Dataset entries
§ §

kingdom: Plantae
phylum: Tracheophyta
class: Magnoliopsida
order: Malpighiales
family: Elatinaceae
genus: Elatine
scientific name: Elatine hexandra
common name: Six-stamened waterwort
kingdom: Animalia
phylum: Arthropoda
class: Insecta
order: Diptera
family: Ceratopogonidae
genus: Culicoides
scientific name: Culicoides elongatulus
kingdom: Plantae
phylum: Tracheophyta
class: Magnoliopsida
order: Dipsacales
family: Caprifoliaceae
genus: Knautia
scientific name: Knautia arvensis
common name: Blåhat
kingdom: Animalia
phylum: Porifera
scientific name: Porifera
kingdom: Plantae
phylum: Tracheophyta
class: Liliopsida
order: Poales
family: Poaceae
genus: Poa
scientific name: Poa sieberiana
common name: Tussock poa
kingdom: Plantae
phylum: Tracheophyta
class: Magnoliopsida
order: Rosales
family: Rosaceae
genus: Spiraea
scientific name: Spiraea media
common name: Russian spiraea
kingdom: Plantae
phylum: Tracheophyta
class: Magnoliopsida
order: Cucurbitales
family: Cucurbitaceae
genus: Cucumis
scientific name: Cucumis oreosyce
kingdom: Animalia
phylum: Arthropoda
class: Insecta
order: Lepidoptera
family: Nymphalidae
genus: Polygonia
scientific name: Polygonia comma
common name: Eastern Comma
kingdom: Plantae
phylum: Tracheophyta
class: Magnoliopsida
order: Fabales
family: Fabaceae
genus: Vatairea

§ §

Aim of the task
Which lines in the data above contain the string "scientific", matching case exactly? Filter them out and copy each one.

Answer to the task
scientific name: Elatine hexandra
scientific name: Culicoides elongatulus
scientific name: Knautia arvensis
scientific name: Porifera
scientific name: Poa sieberiana
scientific name: Spiraea media
scientific name: Cucumis oreosyce
scientific name: Polygonia comma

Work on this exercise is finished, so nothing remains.